Dataset entries
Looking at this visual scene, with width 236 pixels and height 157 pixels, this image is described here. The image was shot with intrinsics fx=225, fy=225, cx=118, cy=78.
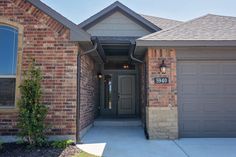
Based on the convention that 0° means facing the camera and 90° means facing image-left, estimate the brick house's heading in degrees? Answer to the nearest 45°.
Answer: approximately 0°
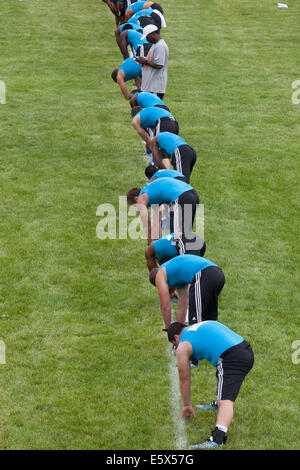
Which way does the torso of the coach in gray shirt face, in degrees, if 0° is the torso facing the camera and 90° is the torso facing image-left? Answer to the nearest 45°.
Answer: approximately 90°
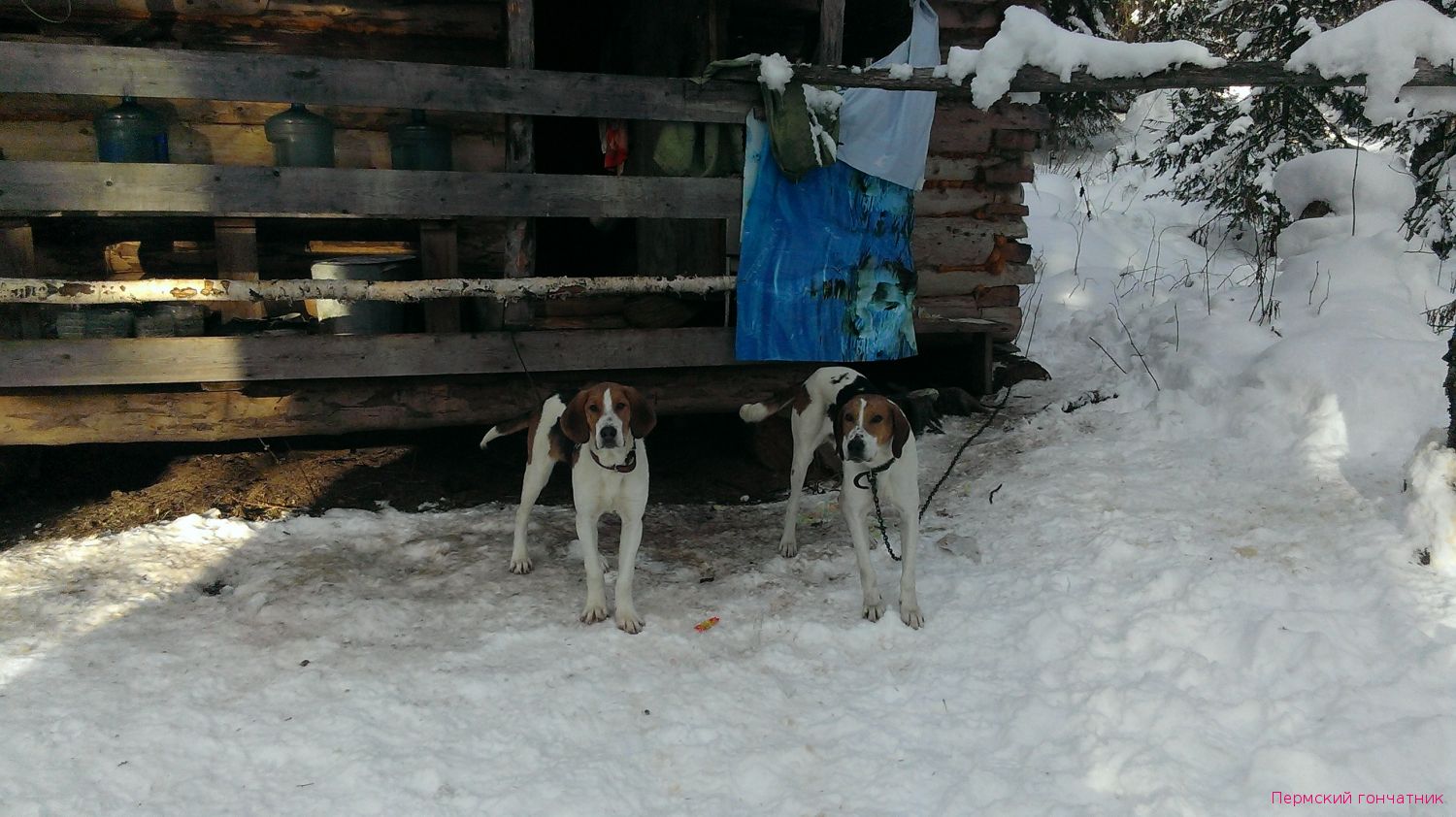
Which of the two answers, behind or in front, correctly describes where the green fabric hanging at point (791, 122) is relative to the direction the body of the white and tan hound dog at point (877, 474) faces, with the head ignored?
behind

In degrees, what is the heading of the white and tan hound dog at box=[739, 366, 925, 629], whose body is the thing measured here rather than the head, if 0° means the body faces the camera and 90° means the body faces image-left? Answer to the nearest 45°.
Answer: approximately 315°

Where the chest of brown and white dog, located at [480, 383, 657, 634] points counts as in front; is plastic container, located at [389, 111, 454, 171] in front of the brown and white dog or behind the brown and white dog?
behind

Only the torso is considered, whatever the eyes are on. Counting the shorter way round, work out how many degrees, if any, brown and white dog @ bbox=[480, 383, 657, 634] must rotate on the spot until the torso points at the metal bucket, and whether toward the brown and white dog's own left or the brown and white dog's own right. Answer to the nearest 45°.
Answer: approximately 180°

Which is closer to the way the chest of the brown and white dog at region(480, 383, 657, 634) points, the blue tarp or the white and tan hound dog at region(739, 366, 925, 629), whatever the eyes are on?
the white and tan hound dog

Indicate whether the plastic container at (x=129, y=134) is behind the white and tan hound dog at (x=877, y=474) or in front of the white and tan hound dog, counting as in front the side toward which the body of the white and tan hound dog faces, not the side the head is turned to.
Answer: behind

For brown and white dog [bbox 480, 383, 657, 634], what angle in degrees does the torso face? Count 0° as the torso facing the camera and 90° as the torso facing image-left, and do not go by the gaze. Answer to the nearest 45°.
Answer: approximately 315°

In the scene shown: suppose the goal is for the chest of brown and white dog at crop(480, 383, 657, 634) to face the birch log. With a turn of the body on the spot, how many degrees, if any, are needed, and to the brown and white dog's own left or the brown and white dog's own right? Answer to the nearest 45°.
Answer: approximately 180°

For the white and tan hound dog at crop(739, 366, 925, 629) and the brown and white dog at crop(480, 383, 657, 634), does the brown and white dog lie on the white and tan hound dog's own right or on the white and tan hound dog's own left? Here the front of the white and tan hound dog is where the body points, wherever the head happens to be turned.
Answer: on the white and tan hound dog's own right
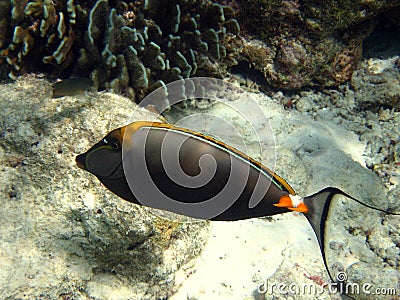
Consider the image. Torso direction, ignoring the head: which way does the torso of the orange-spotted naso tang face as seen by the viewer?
to the viewer's left

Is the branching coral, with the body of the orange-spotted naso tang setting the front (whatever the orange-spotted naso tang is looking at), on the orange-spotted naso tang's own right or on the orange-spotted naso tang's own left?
on the orange-spotted naso tang's own right

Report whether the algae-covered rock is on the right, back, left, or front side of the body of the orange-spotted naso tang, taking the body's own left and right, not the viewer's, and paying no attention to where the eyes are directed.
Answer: right
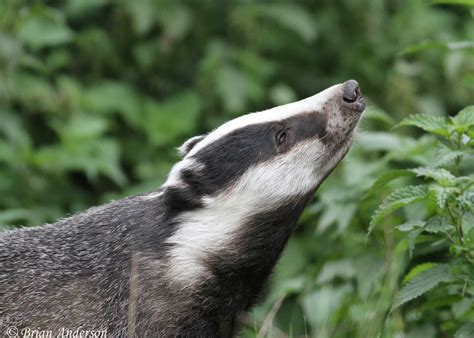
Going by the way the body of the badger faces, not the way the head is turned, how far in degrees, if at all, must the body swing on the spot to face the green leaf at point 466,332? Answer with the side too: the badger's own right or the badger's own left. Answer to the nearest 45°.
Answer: approximately 45° to the badger's own right

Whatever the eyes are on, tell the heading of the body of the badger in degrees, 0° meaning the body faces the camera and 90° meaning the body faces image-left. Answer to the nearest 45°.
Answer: approximately 270°
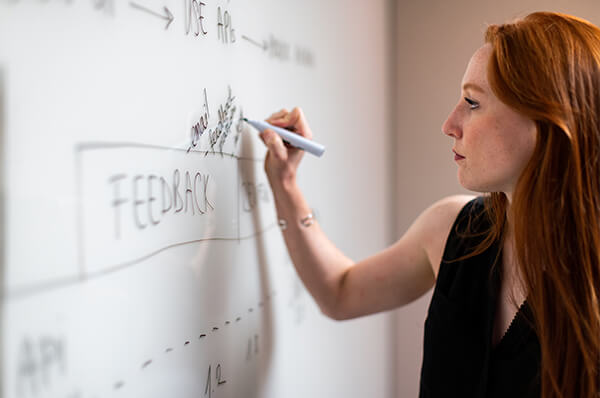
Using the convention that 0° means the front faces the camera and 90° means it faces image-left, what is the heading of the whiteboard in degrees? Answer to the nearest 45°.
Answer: approximately 315°

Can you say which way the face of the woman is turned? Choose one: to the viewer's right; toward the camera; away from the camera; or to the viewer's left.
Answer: to the viewer's left
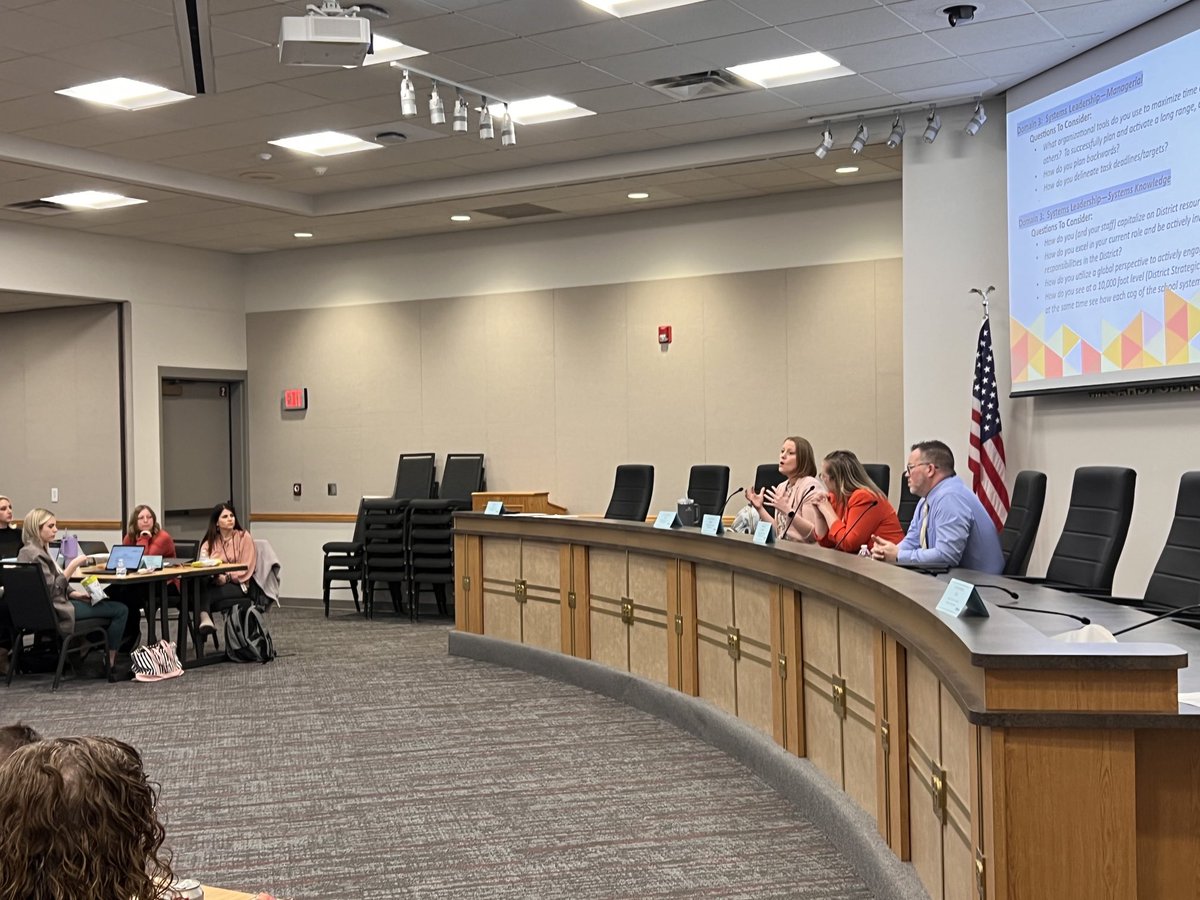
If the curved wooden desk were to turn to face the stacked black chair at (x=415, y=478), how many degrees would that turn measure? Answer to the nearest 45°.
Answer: approximately 90° to its right

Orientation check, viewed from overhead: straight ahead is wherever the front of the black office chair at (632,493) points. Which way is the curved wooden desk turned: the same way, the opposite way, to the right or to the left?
the same way

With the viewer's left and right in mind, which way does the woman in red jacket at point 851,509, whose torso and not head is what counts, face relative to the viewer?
facing to the left of the viewer

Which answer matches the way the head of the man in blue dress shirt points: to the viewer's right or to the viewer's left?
to the viewer's left

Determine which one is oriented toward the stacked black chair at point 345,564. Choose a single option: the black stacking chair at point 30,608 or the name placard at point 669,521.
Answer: the black stacking chair

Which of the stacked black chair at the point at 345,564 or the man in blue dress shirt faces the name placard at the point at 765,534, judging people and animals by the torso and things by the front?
the man in blue dress shirt

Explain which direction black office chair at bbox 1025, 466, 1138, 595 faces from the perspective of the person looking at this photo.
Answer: facing the viewer and to the left of the viewer

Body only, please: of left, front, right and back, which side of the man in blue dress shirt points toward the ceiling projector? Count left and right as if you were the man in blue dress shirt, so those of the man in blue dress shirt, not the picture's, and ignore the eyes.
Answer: front

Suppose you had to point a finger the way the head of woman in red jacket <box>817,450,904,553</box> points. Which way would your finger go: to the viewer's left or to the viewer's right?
to the viewer's left

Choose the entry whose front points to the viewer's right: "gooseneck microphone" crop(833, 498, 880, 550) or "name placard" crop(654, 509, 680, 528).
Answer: the gooseneck microphone

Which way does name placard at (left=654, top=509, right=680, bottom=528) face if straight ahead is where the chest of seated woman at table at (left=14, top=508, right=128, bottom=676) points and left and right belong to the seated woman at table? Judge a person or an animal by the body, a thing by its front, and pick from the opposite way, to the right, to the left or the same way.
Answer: the opposite way

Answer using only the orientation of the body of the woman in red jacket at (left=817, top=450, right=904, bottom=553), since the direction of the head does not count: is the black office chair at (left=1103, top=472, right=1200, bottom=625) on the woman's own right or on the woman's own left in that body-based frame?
on the woman's own left

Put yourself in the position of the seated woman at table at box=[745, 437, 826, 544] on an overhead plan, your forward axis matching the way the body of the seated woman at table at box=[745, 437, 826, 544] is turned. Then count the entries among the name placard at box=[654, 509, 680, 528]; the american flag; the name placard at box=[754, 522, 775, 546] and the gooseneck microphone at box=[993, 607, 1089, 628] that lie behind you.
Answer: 1

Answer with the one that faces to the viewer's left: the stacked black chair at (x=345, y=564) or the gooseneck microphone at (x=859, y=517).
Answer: the stacked black chair

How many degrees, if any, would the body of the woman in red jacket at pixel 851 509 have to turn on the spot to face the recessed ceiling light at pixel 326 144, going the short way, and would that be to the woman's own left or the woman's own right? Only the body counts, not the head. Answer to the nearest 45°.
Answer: approximately 45° to the woman's own right
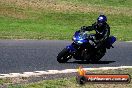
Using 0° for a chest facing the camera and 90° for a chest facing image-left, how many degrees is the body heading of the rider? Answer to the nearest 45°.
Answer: approximately 45°
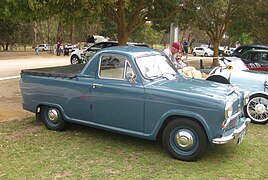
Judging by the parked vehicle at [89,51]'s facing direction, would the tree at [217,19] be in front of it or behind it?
behind

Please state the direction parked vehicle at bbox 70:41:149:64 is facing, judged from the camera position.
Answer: facing to the left of the viewer

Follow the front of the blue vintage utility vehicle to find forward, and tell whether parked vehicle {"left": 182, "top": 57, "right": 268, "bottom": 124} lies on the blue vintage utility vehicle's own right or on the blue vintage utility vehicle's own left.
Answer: on the blue vintage utility vehicle's own left

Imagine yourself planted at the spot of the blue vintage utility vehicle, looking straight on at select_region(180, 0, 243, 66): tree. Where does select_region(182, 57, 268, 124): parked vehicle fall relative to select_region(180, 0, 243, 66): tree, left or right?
right

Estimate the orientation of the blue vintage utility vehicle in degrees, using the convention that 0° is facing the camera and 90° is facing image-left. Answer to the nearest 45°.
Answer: approximately 315°

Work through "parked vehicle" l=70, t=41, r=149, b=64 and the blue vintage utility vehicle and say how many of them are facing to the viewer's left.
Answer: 1

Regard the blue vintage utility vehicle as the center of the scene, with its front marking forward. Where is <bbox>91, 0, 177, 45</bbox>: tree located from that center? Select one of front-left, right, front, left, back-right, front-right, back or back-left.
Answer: back-left

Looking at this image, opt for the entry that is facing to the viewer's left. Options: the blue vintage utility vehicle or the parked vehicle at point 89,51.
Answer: the parked vehicle
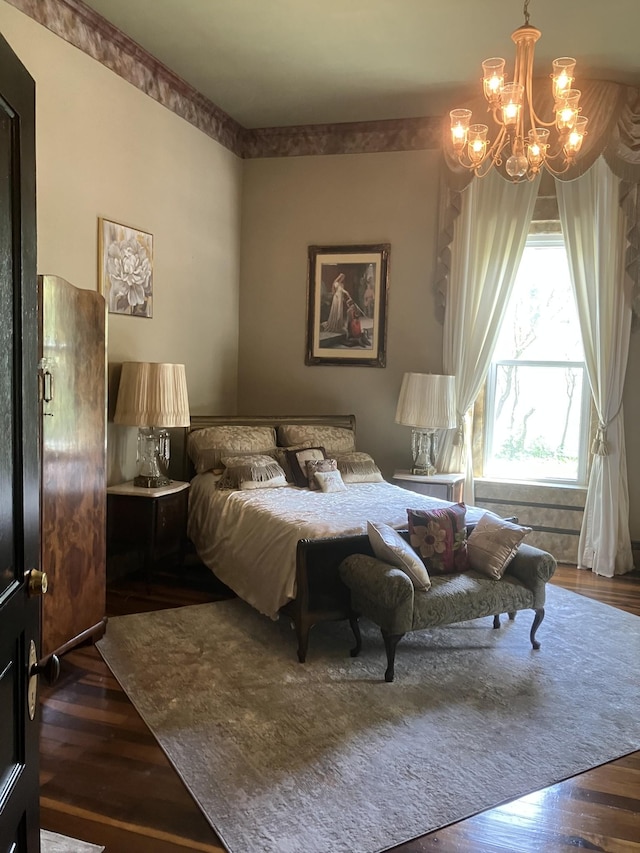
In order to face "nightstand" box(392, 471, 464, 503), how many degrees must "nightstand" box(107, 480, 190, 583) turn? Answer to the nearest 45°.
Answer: approximately 45° to its left

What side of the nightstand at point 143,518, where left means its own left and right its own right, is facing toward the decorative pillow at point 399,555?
front

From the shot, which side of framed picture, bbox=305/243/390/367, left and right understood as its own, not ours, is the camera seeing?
front

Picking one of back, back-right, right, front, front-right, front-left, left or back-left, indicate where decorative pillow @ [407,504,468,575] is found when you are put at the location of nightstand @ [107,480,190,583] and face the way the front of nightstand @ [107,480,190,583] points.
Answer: front

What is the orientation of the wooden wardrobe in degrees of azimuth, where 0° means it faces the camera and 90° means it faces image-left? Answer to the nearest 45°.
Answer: approximately 315°

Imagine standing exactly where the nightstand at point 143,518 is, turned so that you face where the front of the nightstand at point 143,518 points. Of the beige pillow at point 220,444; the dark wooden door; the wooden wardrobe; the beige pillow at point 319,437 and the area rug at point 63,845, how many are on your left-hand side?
2

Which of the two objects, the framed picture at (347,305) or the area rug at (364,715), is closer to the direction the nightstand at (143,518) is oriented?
the area rug

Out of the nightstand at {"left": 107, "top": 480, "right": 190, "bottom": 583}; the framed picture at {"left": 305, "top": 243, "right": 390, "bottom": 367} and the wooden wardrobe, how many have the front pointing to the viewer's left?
0

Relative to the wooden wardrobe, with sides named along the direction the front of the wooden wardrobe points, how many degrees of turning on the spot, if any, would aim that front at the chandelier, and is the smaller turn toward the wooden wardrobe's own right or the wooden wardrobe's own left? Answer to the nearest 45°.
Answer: approximately 45° to the wooden wardrobe's own left

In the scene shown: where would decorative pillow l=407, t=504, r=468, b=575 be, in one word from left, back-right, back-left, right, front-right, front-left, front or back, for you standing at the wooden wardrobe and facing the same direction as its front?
front-left

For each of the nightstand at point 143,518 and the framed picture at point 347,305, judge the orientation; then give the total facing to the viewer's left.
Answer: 0

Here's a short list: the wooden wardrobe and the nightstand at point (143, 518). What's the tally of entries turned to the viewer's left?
0

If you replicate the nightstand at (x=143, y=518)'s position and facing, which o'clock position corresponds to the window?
The window is roughly at 10 o'clock from the nightstand.

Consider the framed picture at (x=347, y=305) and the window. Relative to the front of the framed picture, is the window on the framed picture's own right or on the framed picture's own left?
on the framed picture's own left

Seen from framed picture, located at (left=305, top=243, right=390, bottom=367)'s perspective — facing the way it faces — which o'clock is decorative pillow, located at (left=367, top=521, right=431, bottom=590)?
The decorative pillow is roughly at 12 o'clock from the framed picture.

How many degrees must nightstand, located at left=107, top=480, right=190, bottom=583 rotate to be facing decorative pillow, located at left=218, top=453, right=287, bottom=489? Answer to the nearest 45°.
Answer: approximately 45° to its left

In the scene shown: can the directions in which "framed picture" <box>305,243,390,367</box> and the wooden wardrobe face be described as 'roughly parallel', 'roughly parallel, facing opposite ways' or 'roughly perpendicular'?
roughly perpendicular

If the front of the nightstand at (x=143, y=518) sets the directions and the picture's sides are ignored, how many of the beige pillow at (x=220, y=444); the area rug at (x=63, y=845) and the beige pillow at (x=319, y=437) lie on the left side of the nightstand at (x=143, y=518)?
2

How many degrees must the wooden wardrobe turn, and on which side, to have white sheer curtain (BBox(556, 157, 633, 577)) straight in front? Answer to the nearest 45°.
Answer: approximately 45° to its left

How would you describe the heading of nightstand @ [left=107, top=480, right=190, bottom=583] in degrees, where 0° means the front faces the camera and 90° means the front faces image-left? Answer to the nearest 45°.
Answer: approximately 315°

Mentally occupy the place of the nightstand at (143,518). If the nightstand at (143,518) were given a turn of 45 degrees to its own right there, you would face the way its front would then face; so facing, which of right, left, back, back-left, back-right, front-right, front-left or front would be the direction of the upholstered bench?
front-left
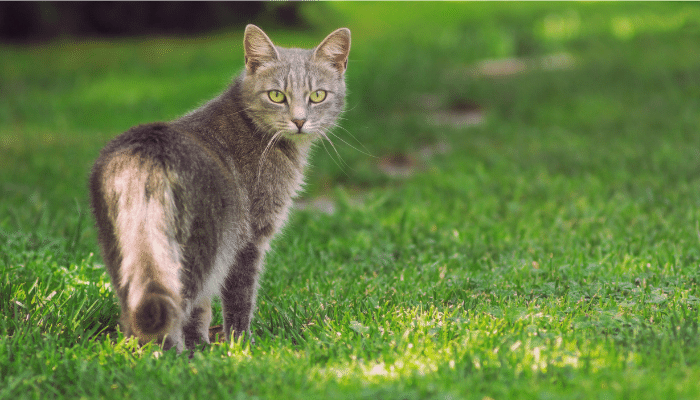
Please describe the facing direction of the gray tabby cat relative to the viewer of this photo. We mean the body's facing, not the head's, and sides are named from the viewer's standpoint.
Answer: facing away from the viewer and to the right of the viewer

-- Description of the task --
Could you rewrite the stretch of entries from the line containing "Going by the" through the line containing "Answer: to the viewer's left" as a numbered list, skipping blank lines and omitting the pictures?

-- Reply to the exercise --
1. Going by the way the body of the badger faces, not the way the head is turned, how far in degrees, if at all, must the body swing on the spot to face the green leaf at point 466,332? Answer with the side too: the badger's own right or the badger's own left. Answer to the nearest 45°.
2. Answer: approximately 45° to the badger's own right
3. Whatever the eyes are on, tell the heading of the body of the badger in degrees, 0° meaning the body faces the camera and 90° meaning the body faces image-left. Answer to the nearest 45°.
4. Answer: approximately 270°
5. Using the convention that 0° means the front faces the camera and 90° means it faces image-left, what is the heading of the whiteboard in degrees? Answer to the nearest 45°.
6. Answer: approximately 315°
7. Can you say which way the face of the woman is turned? Choose one: to the viewer's right; toward the camera; away from the camera; or to the viewer's left.
8. Answer: to the viewer's left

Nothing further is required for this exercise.